Debbie, who had taken off those sunglasses by now, said that she was more than willing to step aside so that the William had the opportunity to advance in the contest.

The following is a list of the Top 20. There were quite a few contestants who received little to no camera time during the preliminary audition weeks and during the Las Vegas auditions. That doesn't necessarily mean that these competitors have no shot at winning. Last year's winner Sabra came out of nowhere to snatch the title.

The Top 20 includes:

Gev Menician, a breakdancer, who beat out a very talented contemporary dancer to claim the final male spot.

Kourtni Lind, a contemporary dancer who is the daughter of a choreographer. During her preliminary audition, Nigel said she looks like actress Uma Thurman.

Joshua Allen, a hip-hop dancer who was extremely overcome with emotion when he found out he made it into the Top 20. He's got some serious moves.

Rayven Armijo, a ballerina, didn't get much screen time. I'm not sure how a ballerina is going to adapt to the other dance forms. I can't wait for her to do a hip-hop routine. It will be so Save The Last Dance.

Matt Dormame, a contemporary dancer did not get much screen time. Can't really say anything about him.

Courtney Galliano, a contemporary dancer who the judges have been gushing over since her preliminary audition. She should do pretty well.

William Wingfield, a contemporary dancer who disqualified Debbie Allen from judging. I hope he's worth it. Debbie always brings so much needed sass to the judging table.

Katee Shean, a contemporary dancer who barely made it into the Top 20. She turned off the judges when she announced that she probably wouldn't audition again if she didn't make it into the Top 20. She beat out her best friend for the final female slot.

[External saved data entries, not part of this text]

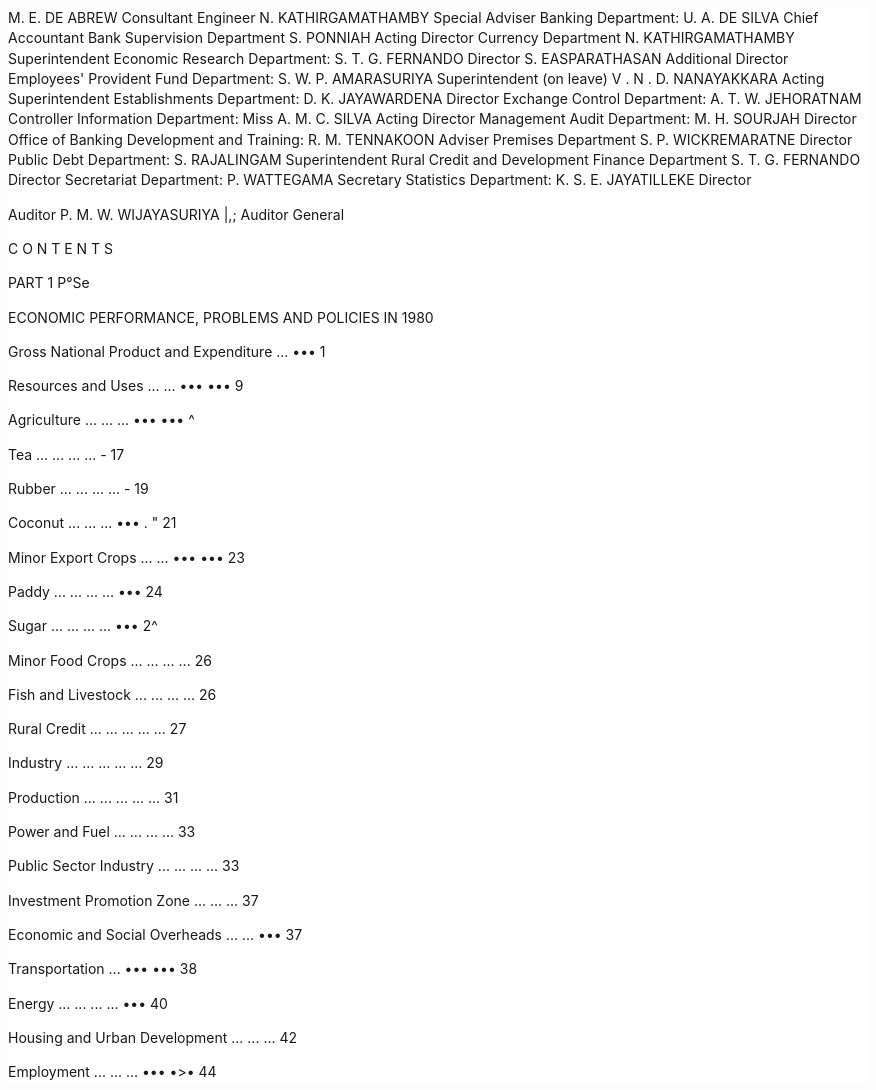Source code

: M. E. DE ABREW Consultant Engineer N. KATHIRGAMATHAMBY Special Adviser Banking Department: U. A. DE SILVA Chief Accountant Bank Supervision Department S. PONNIAH Acting Director Currency Department N. KATHIRGAMATHAMBY Superintendent Economic Research Department: S. T. G. FERNANDO Director S. EASPARATHASAN Additional Director Employees' Provident Fund Department: S. W. P. AMARASURIYA Superintendent (on leave) V . N . D. NANAYAKKARA Acting Superintendent Establishments Department: D. K. JAYAWARDENA Director Exchange Control Department: A. T. W. JEHORATNAM Controller Information Department: Miss A. M. C. SILVA Acting Director Management Audit Department: M. H. SOURJAH Director Office of Banking Development and Training: R. M. TENNAKOON Adviser Premises Department S. P. WICKREMARATNE Director Public Debt Department: S. RAJALINGAM Superintendent Rural Credit and Development Finance Department S. T. G. FERNANDO Director Secretariat Department: P. WATTEGAMA Secretary Statistics Department: K. S. E. JAYATILLEKE Director

Auditor P. M. W. WIJAYASURIYA |,; Auditor General

C O N T E N T S

PART 1 P°Se

ECONOMIC PERFORMANCE, PROBLEMS AND POLICIES IN 1980

Gross National Product and Expenditure ... ••• 1

Resources and Uses ... ... ••• ••• 9

Agriculture ... ... ... ••• ••• ^

Tea ... ... ... ... - 17

Rubber ... ... ... ... - 19

Coconut ... ... ... ••• . " 21

Minor Export Crops ... ... ••• ••• 23

Paddy ... ... ... ... ••• 24

Sugar ... ... ... ... ••• 2^

Minor Food Crops ... ... ... ... 26

Fish and Livestock ... ... ... ... 26

Rural Credit ... ... ... ... ... 27

Industry ... ... ... ... ... 29

Production ... ... ... ... ... 31

Power and Fuel ... ... ... ... 33

Public Sector Industry ... ... ... ... 33

Investment Promotion Zone ... ... ... 37

Economic and Social Overheads ... ... ••• 37

Transportation ... ••• ••• 38

Energy ... ... ... ... ••• 40

Housing and Urban Development ... ... ... 42

Employment ... ... ... ••• •>• 44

Twitch, a hip-hop dancer, returned this year after being the last man left out of the Top 20 last year.

Kherington Payne, a contemporary dancer who plays soccer, barely got into the Top 20. She kept slipping through each round, Nigel said.

Jamie Bayard, a West Coast swing dancer who was barely on screen long enough to see him do a couple of steps.

Chelsea Triel, a contemporary dancer. I can't say anything about her dancing. (Thanks again, producers!)

Chris Jaross, a contemporary dancer. (See Chelsea Triel.)

Jessica King, a contemporary dancer , got emotional during the small-group choreography. She clashed with a group member. She made it; he didn't.

Mark Kanemura, yet another contemporary dancer. (See Chris Jaross.)

Susie Garcia, a Latin dancer, is a teacher from Miami. She generates a lot of heat on the dance floor. Nigel compared her to Shakira. I'm not sure how far her hip shaking will get her in this competition.

Marquis Cunningham, a contemporary dancer. (See Mark Kanemura.)

Chelsie Hightower, a Latin dancer. The judges absolutely love her. They've been fans since her preliminary auditions. How far can two Latin dancing female contestants make it in this competition?

Thayne Jasperrson, a contemporary dancer . (See Marquis Cunningham.)

Comfort Fiddochi, a hip-hop dancer. Nigel said she was probably the best hip-hop female dancer he had ever seen on the show. Very high praise. I hope she can live up to the expectations.